**** Ausgewählter Text ****

Die Europäer seien in der Lage, „sich selbst zu verteidigen“ (67). Washingtons Garantie für die europäische Sicherheit sei nicht glaubwürdig, da sie sich auf „einen größeren und fähigeren Gegner, namentlich China einstellen“ (73). China habe zudem als Deutschlands Handelspartner die USA bereits hinter sich gelassen.
Biden bemühe den „äußeren Feind“ (82), um partei- und innenpolitische Probleme zu überwinden. Der US-Präsident wolle seine Machtbefugnisse in der Sicherheitspolitik ausbauen und investiere Steuergelder in den militärischen Sicherheitskomplex, statt diese für soziale Zwecke auszugeben. Die Europäer sollten in „Sicherheitsfragen selbstbewusster auftreten“ (86) und deutlich machen, dass ausländische Kreditgeber die Rüstungsausgaben der USA und die zunehmende Verschuldung privater und staatlicher Haushalte in den USA finanziert hätten. Die USA lebten über ihre Verhältnisse.

**** Datenauszüge ****

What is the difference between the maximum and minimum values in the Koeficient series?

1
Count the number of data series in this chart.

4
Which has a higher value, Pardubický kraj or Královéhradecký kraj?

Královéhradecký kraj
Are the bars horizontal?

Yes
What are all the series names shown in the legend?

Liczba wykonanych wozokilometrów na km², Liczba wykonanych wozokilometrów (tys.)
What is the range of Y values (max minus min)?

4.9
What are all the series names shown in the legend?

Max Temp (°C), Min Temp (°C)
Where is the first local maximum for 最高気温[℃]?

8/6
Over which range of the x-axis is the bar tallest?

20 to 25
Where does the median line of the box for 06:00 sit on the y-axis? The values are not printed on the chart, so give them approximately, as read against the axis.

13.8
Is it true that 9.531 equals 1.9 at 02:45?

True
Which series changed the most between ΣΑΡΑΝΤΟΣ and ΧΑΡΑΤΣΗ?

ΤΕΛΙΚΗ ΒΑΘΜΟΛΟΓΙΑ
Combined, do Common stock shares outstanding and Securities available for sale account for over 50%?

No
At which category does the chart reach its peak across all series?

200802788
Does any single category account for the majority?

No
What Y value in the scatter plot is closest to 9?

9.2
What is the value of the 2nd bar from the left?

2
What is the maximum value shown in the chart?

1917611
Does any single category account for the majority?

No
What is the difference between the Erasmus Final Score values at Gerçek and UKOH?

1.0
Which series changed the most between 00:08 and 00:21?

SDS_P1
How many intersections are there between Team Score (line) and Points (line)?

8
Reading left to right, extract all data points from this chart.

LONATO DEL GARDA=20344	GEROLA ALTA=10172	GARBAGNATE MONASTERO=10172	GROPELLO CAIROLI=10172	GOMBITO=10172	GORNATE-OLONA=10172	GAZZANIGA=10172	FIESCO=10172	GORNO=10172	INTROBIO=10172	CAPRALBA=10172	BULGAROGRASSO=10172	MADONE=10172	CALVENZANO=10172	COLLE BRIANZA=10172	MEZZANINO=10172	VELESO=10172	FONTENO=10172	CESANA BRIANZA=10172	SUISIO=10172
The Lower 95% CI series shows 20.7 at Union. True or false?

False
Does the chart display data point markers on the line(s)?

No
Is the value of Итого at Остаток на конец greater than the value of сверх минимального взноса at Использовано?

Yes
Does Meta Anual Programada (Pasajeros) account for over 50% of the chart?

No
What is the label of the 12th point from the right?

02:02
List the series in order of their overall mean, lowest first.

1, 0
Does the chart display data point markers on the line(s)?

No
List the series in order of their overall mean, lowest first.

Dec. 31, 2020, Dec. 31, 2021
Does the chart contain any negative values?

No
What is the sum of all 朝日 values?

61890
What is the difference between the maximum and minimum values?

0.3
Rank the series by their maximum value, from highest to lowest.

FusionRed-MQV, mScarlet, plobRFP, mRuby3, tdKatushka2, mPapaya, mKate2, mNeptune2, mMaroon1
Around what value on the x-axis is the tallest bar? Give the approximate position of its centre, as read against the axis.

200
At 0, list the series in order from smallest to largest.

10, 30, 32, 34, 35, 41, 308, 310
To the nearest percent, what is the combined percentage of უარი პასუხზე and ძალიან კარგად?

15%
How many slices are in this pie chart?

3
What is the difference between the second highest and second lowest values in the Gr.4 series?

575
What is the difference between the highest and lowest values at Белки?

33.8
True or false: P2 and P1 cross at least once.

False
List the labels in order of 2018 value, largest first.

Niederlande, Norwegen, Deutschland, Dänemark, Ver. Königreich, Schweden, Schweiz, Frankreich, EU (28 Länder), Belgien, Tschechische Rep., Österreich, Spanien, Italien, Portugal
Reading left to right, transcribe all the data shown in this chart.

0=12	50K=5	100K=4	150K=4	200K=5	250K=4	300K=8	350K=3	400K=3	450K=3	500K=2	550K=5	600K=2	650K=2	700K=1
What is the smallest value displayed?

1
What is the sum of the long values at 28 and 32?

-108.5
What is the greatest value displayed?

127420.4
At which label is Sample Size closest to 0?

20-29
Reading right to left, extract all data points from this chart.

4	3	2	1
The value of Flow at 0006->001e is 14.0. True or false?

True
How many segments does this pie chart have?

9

****

▶ **Auftrag**
Führen Sie den ausgewählten Text über die Sicherheitspolitik der USA und Europas bitte im Anschluss an seinen letzten Satz fort. Die Daten spielen hierfür keine Rolle.

▶ **Ihre Antwort**
Braml problematisiert die nukleare Teilhabe. Der Austragungsort eines nuklearen Krieges sei weit weg von Amerika, „ohne dass Staaten wie Deutschland dafür selbst Atomwaffen erwerben“ (88) dürften. Deutschland werde angehalten, US-amerikanische Waffen zu erhalten, um unter dem „[US-]amerikanischen Nuklearschirm“ (89) zu bleiben. Deutschland solle, wie der ehemalige deutsche Botschafter in Washington Peter Ammon vorgeschlagen habe, sein sicherheitspolitisches Gewissen „hinterfragen“ (90). Es solle sich sicherheitspolitisch an Frankreich binden, zumal sich Frankreich aus der „militärstrategischen Abhängigkeit von den USA lösen“ (91) wolle. Es sei völkerrechtlich möglich, „Frankreichs Atomwaffen mitzufinanzieren, um am französischen Schutzschild teilzuhaben“ (92). Der Autor fordert mitnichten die Ächtung der Atombombe. Vielmehr geht es ihm um die Frage, wer Europa politisch und militärisch führt. Ein europäisches Bündnis mit Frankreich biete den Vorteil, dass „beide Länder ähnliche geostrategische Interessen haben“ (93).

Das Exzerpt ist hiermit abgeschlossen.